■ **Fragmento seleccionado**:

__________________________________________________

Por la presencia continua en el tabernáculo. En el tabernáculo es el Padre que aguarda, el amigo que consuela, el maestro que dirige. Allí Jesús es accesible a todos y a todas horas, acoge todas las almas, escucha a todos; a nadie despide sin esperanza.
Por la bendición del Santísimo. En ella, al atardecer; se muestra a las miradas a fin de animar después de las luchas del día, trae la paz para el descanso de la noche, bendice a fin de disponer para las luchas del día siguiente.
Por la exposición del Santísimo. En ella se muestra por su esplendor durante un día entero, recibe las adoraciones de las almas fieles, la reparación pública de los ultrajes que le han sido inferidos, derrama gracias más abundantes.
Por las procesiones solemnes. Es el triunfo de la Eucaristía. En ellas Jesucristo, rodeado de toda la pompa que el amor del hombre puede reunir, recorre las calles, como un rey recorre sus dominios, es aclamado y responde a estos homenajes con abundancia de luces.
Por el Viático. En él la Eucaristía es el lazo que une la vida y la muerte, el tiempo con la eternidad, los sufrimientos pasajeros con las alegrías inmortales.

__________________________________________________

■ **Material proporcionado**:

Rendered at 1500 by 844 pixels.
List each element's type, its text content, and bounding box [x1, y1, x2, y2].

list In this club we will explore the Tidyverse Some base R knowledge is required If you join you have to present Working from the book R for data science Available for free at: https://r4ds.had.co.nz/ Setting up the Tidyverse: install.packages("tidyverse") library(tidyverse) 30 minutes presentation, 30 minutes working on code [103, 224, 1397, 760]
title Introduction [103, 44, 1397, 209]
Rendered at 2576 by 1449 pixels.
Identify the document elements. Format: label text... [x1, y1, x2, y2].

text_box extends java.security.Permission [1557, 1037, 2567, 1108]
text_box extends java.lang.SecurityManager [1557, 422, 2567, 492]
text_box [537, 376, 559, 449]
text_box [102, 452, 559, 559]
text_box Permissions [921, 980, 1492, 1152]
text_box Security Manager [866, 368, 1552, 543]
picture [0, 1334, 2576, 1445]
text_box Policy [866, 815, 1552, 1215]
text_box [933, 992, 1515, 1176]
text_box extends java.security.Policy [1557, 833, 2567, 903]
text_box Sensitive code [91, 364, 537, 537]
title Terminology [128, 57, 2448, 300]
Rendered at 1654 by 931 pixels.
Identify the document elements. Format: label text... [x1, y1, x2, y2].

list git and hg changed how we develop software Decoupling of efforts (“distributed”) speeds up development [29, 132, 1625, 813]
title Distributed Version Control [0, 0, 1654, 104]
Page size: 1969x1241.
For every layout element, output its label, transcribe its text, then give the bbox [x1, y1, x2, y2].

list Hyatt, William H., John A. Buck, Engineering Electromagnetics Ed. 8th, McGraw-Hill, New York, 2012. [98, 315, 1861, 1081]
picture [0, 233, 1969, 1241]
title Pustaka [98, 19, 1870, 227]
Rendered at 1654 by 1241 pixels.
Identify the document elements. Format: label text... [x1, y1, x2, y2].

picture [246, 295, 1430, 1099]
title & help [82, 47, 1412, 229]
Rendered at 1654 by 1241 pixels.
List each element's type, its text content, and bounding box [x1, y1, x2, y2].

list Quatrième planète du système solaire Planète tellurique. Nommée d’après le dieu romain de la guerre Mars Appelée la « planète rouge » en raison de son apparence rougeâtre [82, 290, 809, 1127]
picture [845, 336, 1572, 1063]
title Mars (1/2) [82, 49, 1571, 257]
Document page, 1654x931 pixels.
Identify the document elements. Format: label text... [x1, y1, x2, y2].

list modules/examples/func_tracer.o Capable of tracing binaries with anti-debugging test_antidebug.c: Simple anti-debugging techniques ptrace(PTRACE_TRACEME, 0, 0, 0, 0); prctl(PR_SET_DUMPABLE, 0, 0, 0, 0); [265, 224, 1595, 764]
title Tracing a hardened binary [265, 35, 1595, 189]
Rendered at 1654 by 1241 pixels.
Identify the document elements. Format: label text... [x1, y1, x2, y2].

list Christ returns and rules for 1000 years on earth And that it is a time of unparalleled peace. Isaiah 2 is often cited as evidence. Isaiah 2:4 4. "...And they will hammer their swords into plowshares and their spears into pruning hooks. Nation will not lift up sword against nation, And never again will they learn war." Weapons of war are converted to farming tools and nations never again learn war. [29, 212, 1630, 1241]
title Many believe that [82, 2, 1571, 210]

__________________________________________________

■ **Qué hacer**:
1 > Repite sin cambios el fragmento sobre la Eucaristía, empezando por "Por la bendición" y siguiendo hasta "abundancia de luces.".
2 > Escribe la parte siguiente del fragmento sobre la Eucaristía a partir de su última oración.

■ **Respuestas escritas**:
1 >
Por la bendición del Santísimo. En ella, al atardecer; se muestra a las miradas a fin de animar después de las luchas del día, trae la paz para el descanso de la noche, bendice a fin de disponer para las luchas del día siguiente.
Por la exposición del Santísimo. En ella se muestra por su esplendor durante un día entero, recibe las adoraciones de las almas fieles, la reparación pública de los ultrajes que le han sido inferidos, derrama gracias más abundantes.
Por las procesiones solemnes. Es el triunfo de la Eucaristía. En ellas Jesucristo, rodeado de toda la pompa que el amor del hombre puede reunir, recorre las calles, como un rey recorre sus dominios, es aclamado y responde a estos homenajes con abundancia de luces.

2 >
Finalmente el Santísimo Sacramento explica la vida de la Iglesia. En efecto, si Jesucristo no estuviese con nosotros en la Eucaristía, su nombre despertaría ciertamente un recuerdo de grandeza y de bondad; su nombre sería siempre el de un Hombre-Dios, pero no haría ya conmoverse, no haría ya palpitar de afecto, no arrastraría al sacrificio, no sostendría sobre todo el entusiasmo que produciría la sagrada persona de Jesucristo. Sin la Eucaristía, el misionero no tendría fuerzas para abandonar su país, su familia, su madre llorosa; la Hermana de la Caridad no permanecería encerrada con el dolor, las llagas repugnantes y la muerte. Al uno y a la otra les faltaría una indemnización en cierto modo material; les faltaría, en el desierto y en el claustro, Jesús viviente, Jesús amante, Jesús que reemplazase todo lo que había dejado. Sin Eucaristía el alma no tendría consolador, ni luz, ni amor: sería huérfana.